### Problem
Your answer must be an exact copy of every record.

### Supplied material

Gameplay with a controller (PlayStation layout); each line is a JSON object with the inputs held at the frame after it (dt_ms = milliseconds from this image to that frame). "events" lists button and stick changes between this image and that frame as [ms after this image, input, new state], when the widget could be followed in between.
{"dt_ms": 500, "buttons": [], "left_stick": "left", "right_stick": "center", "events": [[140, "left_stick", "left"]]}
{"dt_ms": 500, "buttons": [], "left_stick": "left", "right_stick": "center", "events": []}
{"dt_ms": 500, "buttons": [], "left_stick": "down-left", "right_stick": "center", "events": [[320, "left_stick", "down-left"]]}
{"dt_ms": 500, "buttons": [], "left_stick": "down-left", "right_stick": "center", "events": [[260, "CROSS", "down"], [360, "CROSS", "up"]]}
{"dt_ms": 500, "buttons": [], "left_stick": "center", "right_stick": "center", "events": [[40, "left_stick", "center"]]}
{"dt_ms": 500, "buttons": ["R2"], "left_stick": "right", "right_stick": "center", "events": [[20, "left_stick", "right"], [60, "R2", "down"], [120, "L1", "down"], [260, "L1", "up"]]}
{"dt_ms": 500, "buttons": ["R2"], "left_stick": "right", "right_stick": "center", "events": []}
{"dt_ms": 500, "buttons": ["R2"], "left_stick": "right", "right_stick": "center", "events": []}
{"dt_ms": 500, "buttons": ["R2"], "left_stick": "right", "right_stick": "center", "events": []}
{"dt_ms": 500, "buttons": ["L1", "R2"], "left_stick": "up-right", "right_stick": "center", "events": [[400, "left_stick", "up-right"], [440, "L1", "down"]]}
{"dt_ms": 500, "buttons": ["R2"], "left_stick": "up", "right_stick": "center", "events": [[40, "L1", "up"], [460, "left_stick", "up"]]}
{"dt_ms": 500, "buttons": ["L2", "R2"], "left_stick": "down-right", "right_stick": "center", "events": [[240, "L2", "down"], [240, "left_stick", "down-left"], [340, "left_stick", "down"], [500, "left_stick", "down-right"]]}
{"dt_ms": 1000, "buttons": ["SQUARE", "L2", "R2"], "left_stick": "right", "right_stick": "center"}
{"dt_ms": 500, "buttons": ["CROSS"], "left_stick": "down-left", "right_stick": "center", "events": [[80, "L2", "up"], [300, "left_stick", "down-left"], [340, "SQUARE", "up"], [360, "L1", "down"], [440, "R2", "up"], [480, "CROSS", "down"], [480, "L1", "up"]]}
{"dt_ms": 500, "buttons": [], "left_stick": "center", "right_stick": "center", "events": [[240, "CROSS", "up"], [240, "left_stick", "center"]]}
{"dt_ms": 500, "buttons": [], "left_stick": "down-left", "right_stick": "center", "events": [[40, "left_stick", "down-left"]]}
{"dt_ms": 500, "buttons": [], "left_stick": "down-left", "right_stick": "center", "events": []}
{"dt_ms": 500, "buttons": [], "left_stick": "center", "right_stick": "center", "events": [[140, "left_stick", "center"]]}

### Problem solution
Gameplay with a controller (PlayStation layout); each line is a JSON object with the inputs held at the frame after it (dt_ms = milliseconds from this image to that frame). "events" lists button and stick changes between this image and that frame as [ms after this image, input, new state], when the widget could be followed in between.
{"dt_ms": 500, "buttons": [], "left_stick": "left", "right_stick": "center", "events": [[140, "left_stick", "left"]]}
{"dt_ms": 500, "buttons": [], "left_stick": "left", "right_stick": "center", "events": []}
{"dt_ms": 500, "buttons": [], "left_stick": "down-left", "right_stick": "center", "events": [[320, "left_stick", "down-left"]]}
{"dt_ms": 500, "buttons": [], "left_stick": "down-left", "right_stick": "center", "events": [[260, "CROSS", "down"], [360, "CROSS", "up"]]}
{"dt_ms": 500, "buttons": [], "left_stick": "center", "right_stick": "center", "events": [[40, "left_stick", "center"]]}
{"dt_ms": 500, "buttons": ["R2"], "left_stick": "right", "right_stick": "center", "events": [[20, "left_stick", "right"], [60, "R2", "down"], [120, "L1", "down"], [260, "L1", "up"]]}
{"dt_ms": 500, "buttons": ["R2"], "left_stick": "right", "right_stick": "center", "events": []}
{"dt_ms": 500, "buttons": ["R2"], "left_stick": "right", "right_stick": "center", "events": []}
{"dt_ms": 500, "buttons": ["R2"], "left_stick": "right", "right_stick": "center", "events": []}
{"dt_ms": 500, "buttons": ["L1", "R2"], "left_stick": "up-right", "right_stick": "center", "events": [[400, "left_stick", "up-right"], [440, "L1", "down"]]}
{"dt_ms": 500, "buttons": ["R2"], "left_stick": "up", "right_stick": "center", "events": [[40, "L1", "up"], [460, "left_stick", "up"]]}
{"dt_ms": 500, "buttons": ["L2", "R2"], "left_stick": "down-right", "right_stick": "center", "events": [[240, "L2", "down"], [240, "left_stick", "down-left"], [340, "left_stick", "down"], [500, "left_stick", "down-right"]]}
{"dt_ms": 1000, "buttons": ["SQUARE", "L2", "R2"], "left_stick": "right", "right_stick": "center"}
{"dt_ms": 500, "buttons": ["CROSS"], "left_stick": "down-left", "right_stick": "center", "events": [[80, "L2", "up"], [300, "left_stick", "down-left"], [340, "SQUARE", "up"], [360, "L1", "down"], [440, "R2", "up"], [480, "CROSS", "down"], [480, "L1", "up"]]}
{"dt_ms": 500, "buttons": [], "left_stick": "center", "right_stick": "center", "events": [[240, "CROSS", "up"], [240, "left_stick", "center"]]}
{"dt_ms": 500, "buttons": [], "left_stick": "down-left", "right_stick": "center", "events": [[40, "left_stick", "down-left"]]}
{"dt_ms": 500, "buttons": [], "left_stick": "down-left", "right_stick": "center", "events": []}
{"dt_ms": 500, "buttons": [], "left_stick": "center", "right_stick": "center", "events": [[140, "left_stick", "center"]]}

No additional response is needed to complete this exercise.